§ Set of tasks
1 – In the blog post, what movie was the writer watching while the message from Tayo Gbenro arrived?
2 – Go on with the blog post about swimming in the opposite direction from the point where it stops, before the data.

§ Exercise passage

Wednesday, 23 November 2016

Good day: Swim In The Opposite Direction.

The long year has been taking a toll on me and also been laying back a bit but according to a word of encouragement from my close friend who says; "Taiwo; you can take it easy on yourself but remember to finish the year strong so that you can start the new year stronger!"

It makes sense to me and while I was pondering on my next level watching a movie at the same time "Life of Pi"; I received a message from another friend; Tayo Gbenro. He's a prolific blogger and below is the context of the email and may be it would help you:

"Hi Taiwo,
I've received queries (eyes rolling right now) about my recent disappearance in the world of blogging. I'm sorry it is so. I've been busy getting distracted. Thankfully I got my feet back. 
So, what am I up to next? I have decided to write letters to Joe. Joe is the struggling business-enthusiast and I'd love you to read my occasional letters to him about simplicity. The principles in the letter that I share with Joe are those that helped me in the past few months.
Here we go on my most recent letter ...

(Keypoint coordinate data)

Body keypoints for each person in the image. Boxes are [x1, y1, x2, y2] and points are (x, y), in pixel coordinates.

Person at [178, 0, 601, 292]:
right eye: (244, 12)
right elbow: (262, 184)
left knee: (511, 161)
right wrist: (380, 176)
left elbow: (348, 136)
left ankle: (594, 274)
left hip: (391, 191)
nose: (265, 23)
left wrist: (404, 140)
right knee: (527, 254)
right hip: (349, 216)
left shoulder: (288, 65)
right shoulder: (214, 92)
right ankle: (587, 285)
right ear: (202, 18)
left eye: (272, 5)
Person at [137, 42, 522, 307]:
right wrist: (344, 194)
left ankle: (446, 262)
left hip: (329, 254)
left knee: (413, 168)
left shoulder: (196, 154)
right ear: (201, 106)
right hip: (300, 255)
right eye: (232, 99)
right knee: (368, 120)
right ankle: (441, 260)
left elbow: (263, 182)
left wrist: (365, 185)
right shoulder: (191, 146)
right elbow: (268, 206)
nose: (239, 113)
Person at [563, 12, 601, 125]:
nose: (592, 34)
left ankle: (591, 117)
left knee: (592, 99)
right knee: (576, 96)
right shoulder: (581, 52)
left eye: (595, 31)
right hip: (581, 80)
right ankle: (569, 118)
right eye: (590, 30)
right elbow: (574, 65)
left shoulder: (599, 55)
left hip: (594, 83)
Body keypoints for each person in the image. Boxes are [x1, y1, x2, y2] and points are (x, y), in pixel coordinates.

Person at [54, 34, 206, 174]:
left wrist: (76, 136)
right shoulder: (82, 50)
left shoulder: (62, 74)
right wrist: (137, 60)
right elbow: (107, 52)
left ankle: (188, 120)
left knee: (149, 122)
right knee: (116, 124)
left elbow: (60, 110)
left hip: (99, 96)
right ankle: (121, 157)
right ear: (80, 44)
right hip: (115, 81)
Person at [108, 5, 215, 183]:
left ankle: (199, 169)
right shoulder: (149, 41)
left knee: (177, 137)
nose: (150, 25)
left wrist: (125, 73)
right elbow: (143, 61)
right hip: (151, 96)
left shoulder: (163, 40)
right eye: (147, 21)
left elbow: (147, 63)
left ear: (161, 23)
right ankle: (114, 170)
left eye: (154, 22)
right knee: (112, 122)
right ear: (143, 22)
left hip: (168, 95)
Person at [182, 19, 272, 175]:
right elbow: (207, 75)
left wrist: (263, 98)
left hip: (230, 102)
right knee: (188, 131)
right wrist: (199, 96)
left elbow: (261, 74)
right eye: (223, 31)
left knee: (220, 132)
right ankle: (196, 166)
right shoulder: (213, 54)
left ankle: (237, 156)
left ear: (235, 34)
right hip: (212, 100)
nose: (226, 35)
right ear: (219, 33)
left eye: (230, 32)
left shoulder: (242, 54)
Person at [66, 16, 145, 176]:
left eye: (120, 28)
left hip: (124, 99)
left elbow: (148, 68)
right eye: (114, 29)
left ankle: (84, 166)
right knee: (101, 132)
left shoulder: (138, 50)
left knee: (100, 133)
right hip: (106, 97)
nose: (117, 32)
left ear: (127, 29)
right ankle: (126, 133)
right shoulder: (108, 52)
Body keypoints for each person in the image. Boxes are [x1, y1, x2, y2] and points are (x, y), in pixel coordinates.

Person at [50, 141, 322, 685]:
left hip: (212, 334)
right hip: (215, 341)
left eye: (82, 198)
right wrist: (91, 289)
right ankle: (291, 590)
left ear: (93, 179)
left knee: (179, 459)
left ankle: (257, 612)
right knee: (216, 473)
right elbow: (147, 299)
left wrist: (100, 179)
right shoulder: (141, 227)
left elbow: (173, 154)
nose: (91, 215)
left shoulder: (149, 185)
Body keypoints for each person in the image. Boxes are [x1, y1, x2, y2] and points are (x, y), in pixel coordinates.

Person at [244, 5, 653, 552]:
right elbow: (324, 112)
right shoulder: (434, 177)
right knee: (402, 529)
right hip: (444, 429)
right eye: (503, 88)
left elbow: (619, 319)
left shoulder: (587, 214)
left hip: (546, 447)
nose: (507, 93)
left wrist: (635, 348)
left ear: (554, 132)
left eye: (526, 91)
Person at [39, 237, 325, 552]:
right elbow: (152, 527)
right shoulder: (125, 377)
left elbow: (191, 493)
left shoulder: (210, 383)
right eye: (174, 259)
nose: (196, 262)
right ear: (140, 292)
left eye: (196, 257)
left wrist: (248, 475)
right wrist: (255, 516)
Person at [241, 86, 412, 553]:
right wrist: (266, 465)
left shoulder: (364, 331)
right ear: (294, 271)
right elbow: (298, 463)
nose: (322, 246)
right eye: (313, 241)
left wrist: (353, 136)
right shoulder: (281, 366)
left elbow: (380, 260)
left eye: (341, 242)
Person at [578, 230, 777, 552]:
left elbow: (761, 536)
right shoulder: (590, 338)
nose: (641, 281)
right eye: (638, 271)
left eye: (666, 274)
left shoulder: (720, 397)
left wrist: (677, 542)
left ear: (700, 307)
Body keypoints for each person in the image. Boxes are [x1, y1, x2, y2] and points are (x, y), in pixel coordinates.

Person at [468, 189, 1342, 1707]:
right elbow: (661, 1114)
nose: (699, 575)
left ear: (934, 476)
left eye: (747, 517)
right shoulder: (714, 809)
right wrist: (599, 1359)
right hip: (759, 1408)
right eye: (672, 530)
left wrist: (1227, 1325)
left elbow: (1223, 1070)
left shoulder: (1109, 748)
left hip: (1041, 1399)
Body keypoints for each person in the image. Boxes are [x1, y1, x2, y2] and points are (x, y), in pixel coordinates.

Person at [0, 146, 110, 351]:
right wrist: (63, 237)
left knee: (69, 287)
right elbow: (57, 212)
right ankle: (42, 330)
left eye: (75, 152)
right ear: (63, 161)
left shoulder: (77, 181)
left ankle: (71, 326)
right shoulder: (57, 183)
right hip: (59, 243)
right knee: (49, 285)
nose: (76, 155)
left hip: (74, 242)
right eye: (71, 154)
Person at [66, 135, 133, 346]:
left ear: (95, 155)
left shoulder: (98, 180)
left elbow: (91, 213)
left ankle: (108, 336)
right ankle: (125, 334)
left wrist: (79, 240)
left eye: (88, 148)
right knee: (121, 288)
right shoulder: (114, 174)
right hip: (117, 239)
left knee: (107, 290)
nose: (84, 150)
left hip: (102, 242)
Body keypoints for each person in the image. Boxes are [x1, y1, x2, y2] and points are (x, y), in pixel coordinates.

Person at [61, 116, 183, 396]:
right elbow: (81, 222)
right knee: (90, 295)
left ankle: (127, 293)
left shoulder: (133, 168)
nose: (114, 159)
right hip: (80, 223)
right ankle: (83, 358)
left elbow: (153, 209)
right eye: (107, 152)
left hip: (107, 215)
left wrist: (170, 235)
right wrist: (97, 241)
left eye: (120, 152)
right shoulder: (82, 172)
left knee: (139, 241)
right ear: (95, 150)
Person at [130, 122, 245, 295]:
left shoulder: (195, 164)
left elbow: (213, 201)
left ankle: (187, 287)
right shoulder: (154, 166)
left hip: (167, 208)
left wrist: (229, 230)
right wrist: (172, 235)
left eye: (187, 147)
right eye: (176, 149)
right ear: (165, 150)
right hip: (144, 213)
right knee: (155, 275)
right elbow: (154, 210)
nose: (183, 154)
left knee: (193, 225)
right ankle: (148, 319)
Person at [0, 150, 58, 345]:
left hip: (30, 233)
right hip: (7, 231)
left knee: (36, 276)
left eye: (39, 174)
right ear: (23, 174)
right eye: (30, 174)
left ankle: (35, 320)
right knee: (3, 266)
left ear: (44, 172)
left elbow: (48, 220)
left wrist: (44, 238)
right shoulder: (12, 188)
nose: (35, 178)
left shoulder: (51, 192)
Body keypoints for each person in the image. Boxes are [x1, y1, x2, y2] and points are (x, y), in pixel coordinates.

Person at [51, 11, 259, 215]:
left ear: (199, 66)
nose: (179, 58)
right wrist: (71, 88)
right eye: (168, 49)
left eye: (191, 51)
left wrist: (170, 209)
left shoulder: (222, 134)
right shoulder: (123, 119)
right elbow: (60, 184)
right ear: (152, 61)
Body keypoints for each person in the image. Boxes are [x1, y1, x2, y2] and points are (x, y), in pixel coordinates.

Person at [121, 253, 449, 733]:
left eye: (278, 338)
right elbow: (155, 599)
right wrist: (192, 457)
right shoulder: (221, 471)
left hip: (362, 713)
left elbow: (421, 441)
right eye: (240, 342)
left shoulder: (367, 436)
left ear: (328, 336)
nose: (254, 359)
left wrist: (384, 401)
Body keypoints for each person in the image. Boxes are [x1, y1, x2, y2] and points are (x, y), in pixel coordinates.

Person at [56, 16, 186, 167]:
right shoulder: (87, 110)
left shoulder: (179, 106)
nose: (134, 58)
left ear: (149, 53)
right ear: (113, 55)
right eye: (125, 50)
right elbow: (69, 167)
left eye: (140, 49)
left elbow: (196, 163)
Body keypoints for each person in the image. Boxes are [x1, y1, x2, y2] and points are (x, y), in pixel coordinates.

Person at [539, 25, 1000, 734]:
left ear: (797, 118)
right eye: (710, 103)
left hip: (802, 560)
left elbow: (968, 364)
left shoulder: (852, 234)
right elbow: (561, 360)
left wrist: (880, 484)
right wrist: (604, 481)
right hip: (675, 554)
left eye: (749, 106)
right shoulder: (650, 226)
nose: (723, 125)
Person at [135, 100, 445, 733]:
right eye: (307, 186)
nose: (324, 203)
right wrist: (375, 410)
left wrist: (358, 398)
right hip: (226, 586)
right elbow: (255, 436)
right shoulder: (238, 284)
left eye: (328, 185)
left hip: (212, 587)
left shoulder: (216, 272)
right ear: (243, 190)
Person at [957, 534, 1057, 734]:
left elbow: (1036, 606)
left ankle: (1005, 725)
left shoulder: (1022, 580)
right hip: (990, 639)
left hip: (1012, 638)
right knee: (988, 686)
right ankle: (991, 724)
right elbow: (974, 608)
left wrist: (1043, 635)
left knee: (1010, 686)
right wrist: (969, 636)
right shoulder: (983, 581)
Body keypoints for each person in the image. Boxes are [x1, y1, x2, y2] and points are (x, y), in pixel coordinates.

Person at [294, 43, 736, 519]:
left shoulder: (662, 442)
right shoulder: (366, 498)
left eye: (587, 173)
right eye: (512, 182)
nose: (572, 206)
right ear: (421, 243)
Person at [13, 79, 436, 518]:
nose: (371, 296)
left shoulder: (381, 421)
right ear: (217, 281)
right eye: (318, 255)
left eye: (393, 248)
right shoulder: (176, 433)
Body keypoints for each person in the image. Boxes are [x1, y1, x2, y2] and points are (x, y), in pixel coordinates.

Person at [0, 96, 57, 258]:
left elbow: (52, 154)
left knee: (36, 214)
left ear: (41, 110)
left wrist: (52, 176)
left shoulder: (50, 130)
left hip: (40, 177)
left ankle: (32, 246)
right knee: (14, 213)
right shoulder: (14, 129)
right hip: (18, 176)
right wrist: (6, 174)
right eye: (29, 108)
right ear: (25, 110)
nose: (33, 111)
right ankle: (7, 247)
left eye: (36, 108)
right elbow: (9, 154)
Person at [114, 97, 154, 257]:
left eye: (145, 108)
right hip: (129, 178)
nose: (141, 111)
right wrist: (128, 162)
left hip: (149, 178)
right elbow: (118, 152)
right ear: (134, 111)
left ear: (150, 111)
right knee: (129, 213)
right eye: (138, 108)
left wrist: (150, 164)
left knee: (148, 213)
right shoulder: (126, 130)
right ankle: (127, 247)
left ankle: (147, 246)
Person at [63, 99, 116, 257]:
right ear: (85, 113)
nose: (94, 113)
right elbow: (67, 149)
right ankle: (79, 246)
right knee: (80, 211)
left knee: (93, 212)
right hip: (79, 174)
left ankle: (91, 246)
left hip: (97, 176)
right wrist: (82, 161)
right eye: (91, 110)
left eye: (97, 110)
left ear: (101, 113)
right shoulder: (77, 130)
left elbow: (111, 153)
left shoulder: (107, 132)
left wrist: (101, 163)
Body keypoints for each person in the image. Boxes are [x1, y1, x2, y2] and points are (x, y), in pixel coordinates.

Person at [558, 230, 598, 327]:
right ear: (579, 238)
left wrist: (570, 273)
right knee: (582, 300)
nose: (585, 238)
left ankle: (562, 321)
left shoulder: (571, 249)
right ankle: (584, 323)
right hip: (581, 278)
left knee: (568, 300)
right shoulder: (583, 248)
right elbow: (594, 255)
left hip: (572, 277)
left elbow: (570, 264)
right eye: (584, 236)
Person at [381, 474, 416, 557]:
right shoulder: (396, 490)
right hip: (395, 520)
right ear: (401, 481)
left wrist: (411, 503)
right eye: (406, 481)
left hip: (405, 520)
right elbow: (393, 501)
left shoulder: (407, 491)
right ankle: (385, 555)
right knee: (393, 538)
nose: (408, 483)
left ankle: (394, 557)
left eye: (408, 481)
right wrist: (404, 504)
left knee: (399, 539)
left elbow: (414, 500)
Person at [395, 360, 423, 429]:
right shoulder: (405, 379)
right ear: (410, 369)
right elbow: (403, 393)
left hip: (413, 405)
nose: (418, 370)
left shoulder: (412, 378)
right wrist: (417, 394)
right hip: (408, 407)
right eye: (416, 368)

§ Exercise responses
1 – "Life of Pi"

2 –
Swim In The Opposite Direction

Dear Joe,
One of the easiest ways to practice simplicity is doing the opposite of what many people do. Complexity is already ingrained in the lives of many companies. So, complexity feels normal and is even hard to identify. But you will be amazed to see it once you start to become aware. 
To illustrate my point with a few examples:
  • Many startups look for funding in order to commence or continue work. You can always start with the smallest bit that is easily funded by you.  
  • Companies hire massively once they have funding or decide on the 'next big thing'. You only need to hire one person when the work increases. And then the next person when the work gets bigger, on and on in that fashion.
  • Entrepreneurs go into business because they want to make money. I say go into business because  people will love and find your product utterly beneficial. This changes everything. The number of products you develop, your marketing theme, sales approach, operations etc. Its a longer route to success, but it surely is a sustainable route to success (not short-lived success).
  • Many companies reel out lots of products or several variants of their product. For example compare HP's line of products with Apple's. HP has hundreds of currently selling products, while Apple has about 30 currently selling devices. Apple made $234Bn in Yr-2015 with about 30+ products, while HP made $138Bn with hundreds of products, possibly 300+. The lesson? More is not better!
There are lots of examples that I can relate but I take it that you get my point here. Just look at what a lot of companies are doing with sub-par results then consider the opposite. You stand a better chance at nailing success not faster, but staying in it longest.  
Yours ever,
Tayo "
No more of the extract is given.